The data below holds the lines to copy: everything from the line containing "right elbow: (770, 559)" to the line containing "left shoulder: (1068, 477)", both ends included, set down exactly.

**INFORMATION SUPPLIED:**

- - -

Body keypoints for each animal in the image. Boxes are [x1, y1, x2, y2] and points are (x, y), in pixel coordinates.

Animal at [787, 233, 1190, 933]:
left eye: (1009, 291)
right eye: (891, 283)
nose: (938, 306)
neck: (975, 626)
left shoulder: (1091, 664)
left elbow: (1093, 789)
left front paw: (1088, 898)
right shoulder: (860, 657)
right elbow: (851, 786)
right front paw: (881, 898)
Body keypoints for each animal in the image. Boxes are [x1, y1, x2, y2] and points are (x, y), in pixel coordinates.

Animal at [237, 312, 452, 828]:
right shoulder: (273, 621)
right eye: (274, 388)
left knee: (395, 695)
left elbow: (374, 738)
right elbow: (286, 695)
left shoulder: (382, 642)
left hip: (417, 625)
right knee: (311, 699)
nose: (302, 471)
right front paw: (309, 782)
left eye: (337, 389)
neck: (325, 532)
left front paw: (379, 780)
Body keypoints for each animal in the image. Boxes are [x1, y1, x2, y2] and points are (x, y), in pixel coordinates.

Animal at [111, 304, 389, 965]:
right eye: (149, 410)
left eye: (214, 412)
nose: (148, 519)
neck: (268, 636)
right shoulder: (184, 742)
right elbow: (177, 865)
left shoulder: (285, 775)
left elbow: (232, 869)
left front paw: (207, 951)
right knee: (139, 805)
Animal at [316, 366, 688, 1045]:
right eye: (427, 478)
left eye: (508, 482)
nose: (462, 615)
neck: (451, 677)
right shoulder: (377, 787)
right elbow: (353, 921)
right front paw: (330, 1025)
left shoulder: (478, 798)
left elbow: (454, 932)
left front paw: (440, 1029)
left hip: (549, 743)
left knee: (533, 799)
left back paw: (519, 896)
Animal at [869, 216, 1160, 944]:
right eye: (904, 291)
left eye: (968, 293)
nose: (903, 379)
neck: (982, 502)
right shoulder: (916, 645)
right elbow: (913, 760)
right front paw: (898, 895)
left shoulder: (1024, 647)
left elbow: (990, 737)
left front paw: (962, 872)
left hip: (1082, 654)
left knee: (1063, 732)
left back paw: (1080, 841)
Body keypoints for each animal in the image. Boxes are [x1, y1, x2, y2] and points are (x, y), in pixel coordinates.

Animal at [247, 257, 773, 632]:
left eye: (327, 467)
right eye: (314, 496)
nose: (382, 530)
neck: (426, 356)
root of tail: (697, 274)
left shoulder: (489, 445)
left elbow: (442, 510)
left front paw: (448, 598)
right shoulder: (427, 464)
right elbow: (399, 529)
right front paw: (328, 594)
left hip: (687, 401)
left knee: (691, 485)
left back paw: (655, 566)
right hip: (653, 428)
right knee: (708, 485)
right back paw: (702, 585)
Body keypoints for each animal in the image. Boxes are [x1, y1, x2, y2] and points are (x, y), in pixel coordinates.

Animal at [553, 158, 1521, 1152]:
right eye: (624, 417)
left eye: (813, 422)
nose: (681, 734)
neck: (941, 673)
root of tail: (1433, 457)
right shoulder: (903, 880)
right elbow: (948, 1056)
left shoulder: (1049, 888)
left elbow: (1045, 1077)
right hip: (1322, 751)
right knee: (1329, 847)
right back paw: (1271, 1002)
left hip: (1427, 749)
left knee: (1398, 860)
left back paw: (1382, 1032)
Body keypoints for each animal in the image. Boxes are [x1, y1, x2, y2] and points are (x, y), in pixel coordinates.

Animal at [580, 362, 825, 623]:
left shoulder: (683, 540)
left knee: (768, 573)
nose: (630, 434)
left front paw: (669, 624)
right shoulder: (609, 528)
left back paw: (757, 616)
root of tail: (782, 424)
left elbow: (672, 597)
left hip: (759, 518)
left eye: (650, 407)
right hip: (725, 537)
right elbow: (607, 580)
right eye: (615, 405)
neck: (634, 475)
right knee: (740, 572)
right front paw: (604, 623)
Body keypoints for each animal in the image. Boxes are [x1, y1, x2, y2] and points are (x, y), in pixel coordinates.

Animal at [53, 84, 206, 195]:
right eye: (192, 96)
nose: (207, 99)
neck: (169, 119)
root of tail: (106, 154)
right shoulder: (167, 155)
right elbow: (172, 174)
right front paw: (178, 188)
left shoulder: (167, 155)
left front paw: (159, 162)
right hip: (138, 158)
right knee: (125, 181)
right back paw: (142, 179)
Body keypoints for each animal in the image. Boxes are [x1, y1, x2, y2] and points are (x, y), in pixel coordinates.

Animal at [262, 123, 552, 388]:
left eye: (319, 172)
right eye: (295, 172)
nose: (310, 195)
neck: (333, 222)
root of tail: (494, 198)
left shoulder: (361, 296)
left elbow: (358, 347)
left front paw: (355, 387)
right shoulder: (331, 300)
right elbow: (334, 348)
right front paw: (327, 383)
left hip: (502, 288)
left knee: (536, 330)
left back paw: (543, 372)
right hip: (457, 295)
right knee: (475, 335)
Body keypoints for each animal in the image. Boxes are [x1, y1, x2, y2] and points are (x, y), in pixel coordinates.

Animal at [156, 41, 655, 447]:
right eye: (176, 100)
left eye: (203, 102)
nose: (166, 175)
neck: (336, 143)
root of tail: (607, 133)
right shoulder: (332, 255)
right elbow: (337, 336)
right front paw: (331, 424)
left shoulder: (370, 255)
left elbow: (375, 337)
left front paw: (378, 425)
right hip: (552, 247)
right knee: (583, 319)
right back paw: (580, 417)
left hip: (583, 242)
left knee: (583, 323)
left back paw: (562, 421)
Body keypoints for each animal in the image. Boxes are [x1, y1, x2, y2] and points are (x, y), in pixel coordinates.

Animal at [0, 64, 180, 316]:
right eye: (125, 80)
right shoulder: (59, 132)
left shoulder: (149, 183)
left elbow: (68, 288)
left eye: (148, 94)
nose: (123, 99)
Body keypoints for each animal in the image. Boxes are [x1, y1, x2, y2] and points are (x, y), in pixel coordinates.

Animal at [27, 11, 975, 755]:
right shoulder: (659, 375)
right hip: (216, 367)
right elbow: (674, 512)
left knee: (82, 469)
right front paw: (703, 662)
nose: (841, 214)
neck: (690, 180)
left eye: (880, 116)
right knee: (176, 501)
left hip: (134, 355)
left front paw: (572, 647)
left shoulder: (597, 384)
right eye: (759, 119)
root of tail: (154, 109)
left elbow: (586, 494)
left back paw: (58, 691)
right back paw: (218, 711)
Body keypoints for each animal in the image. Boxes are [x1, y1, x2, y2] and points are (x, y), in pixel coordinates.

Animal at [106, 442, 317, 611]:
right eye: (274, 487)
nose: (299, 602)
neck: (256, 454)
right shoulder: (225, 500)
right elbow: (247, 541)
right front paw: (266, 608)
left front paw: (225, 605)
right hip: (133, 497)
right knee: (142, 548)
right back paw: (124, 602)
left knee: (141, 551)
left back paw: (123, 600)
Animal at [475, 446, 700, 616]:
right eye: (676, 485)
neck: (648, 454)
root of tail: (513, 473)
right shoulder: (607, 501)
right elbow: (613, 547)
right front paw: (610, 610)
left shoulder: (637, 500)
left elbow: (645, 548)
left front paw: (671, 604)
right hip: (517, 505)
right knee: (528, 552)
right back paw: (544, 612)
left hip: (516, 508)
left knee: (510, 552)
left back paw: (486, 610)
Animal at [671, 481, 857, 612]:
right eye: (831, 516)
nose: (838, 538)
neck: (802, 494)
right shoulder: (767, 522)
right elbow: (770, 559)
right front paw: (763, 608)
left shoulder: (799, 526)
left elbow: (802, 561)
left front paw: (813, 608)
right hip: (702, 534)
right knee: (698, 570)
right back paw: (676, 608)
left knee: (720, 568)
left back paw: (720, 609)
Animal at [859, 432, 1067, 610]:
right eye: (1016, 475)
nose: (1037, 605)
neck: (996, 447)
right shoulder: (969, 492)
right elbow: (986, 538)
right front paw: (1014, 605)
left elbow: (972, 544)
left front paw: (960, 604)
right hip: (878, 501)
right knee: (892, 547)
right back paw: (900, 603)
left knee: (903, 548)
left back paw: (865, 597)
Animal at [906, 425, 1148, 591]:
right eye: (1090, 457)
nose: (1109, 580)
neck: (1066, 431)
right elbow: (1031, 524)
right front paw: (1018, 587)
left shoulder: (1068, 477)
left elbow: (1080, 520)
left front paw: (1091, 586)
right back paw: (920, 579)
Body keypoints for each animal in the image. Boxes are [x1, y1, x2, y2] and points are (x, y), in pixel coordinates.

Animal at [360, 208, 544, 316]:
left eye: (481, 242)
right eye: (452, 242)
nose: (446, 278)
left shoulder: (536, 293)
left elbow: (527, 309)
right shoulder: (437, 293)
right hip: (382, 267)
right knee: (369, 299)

- - -

**RESPONSE BELOW:**
right elbow: (770, 559)
right front paw: (763, 608)
left shoulder: (799, 526)
left elbow: (802, 561)
left front paw: (813, 608)
right hip: (702, 534)
right knee: (698, 570)
right back paw: (676, 608)
left knee: (720, 568)
left back paw: (720, 609)
Animal at [859, 432, 1067, 610]:
right eye: (1016, 475)
nose: (1037, 605)
neck: (996, 447)
right shoulder: (969, 492)
right elbow: (986, 538)
right front paw: (1014, 605)
left elbow: (972, 544)
left front paw: (960, 604)
right hip: (878, 501)
right knee: (892, 547)
right back paw: (900, 603)
left knee: (903, 548)
left back paw: (865, 597)
Animal at [906, 425, 1148, 591]:
right eye: (1090, 457)
nose: (1109, 580)
neck: (1066, 431)
right elbow: (1031, 524)
right front paw: (1018, 587)
left shoulder: (1068, 477)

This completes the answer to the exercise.